• **DATA EXTRACT**
Content starts

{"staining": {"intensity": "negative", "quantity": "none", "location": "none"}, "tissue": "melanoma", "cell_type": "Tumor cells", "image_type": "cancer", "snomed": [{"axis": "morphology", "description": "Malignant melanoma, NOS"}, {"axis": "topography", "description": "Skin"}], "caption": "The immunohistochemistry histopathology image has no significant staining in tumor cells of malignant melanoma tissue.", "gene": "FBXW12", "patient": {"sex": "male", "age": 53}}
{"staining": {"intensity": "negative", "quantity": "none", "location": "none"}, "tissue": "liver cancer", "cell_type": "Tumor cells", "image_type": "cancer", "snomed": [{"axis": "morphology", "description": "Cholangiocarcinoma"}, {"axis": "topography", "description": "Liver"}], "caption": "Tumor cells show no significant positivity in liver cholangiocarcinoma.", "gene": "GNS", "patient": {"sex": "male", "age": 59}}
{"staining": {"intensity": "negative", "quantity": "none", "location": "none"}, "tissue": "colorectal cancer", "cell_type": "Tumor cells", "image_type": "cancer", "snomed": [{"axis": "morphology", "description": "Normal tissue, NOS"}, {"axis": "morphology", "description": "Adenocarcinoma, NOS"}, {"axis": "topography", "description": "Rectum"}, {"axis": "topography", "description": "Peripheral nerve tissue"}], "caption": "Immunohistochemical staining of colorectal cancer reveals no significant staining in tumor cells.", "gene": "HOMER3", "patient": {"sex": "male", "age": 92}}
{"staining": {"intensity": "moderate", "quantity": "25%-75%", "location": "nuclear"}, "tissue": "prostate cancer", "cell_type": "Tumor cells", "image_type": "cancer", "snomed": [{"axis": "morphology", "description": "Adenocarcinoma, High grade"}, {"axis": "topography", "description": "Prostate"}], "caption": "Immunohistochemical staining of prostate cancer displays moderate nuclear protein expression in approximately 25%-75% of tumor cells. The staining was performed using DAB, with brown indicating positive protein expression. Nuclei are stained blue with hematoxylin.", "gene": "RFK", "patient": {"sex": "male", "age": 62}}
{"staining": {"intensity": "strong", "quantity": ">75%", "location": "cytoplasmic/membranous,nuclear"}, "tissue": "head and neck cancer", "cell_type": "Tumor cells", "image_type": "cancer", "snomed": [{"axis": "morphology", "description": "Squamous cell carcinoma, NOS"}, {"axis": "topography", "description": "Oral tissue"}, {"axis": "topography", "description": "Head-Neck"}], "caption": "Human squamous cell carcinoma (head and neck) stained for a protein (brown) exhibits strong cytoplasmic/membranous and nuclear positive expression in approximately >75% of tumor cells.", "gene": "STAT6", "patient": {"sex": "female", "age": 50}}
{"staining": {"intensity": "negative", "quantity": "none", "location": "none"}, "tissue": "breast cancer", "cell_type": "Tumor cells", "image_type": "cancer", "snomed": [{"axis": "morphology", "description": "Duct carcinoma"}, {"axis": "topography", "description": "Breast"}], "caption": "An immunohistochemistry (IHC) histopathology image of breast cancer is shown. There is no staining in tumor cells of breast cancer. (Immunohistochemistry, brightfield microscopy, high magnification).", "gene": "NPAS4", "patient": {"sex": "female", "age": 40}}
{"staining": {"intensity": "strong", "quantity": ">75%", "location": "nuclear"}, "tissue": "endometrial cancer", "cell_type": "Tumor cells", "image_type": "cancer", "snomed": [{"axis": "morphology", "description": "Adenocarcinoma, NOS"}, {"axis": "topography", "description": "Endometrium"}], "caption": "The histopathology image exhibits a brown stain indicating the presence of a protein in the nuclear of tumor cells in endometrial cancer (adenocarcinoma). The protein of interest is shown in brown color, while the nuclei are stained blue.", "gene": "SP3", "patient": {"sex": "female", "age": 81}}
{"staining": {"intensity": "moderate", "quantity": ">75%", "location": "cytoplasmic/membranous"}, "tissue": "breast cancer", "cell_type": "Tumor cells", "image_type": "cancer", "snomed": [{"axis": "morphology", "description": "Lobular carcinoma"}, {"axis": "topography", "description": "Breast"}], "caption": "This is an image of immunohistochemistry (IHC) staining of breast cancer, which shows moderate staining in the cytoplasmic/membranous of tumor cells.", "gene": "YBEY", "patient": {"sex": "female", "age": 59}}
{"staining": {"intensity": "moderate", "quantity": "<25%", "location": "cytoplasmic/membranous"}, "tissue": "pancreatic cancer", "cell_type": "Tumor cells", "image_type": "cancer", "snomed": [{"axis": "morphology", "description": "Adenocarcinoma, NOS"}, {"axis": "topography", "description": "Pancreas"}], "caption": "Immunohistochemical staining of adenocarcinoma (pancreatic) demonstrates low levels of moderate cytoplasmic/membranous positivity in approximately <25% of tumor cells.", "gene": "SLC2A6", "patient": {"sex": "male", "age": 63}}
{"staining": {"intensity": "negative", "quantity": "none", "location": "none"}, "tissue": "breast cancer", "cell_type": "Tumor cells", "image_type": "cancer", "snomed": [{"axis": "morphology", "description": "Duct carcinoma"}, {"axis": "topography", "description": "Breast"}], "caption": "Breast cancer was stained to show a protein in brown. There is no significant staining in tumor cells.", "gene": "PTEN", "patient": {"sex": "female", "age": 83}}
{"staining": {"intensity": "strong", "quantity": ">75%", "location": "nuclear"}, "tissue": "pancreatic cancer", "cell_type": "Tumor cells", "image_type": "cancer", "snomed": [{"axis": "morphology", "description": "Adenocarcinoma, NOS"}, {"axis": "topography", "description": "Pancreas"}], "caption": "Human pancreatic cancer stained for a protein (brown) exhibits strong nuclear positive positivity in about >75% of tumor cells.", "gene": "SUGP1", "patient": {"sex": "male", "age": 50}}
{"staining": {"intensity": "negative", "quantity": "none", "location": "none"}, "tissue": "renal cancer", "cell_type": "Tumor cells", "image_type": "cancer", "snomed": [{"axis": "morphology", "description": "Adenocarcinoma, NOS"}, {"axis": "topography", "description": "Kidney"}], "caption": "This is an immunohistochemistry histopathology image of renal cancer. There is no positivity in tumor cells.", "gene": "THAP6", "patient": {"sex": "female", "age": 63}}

Content ends

From the records above, copy only the lines starting with the line that holds "cell carcinoma (head" and going on through the line that holds "immunohistochemistry (IHC) histopathology", exactly as written.

{"staining": {"intensity": "strong", "quantity": ">75%", "location": "cytoplasmic/membranous,nuclear"}, "tissue": "head and neck cancer", "cell_type": "Tumor cells", "image_type": "cancer", "snomed": [{"axis": "morphology", "description": "Squamous cell carcinoma, NOS"}, {"axis": "topography", "description": "Oral tissue"}, {"axis": "topography", "description": "Head-Neck"}], "caption": "Human squamous cell carcinoma (head and neck) stained for a protein (brown) exhibits strong cytoplasmic/membranous and nuclear positive expression in approximately >75% of tumor cells.", "gene": "STAT6", "patient": {"sex": "female", "age": 50}}
{"staining": {"intensity": "negative", "quantity": "none", "location": "none"}, "tissue": "breast cancer", "cell_type": "Tumor cells", "image_type": "cancer", "snomed": [{"axis": "morphology", "description": "Duct carcinoma"}, {"axis": "topography", "description": "Breast"}], "caption": "An immunohistochemistry (IHC) histopathology image of breast cancer is shown. There is no staining in tumor cells of breast cancer. (Immunohistochemistry, brightfield microscopy, high magnification).", "gene": "NPAS4", "patient": {"sex": "female", "age": 40}}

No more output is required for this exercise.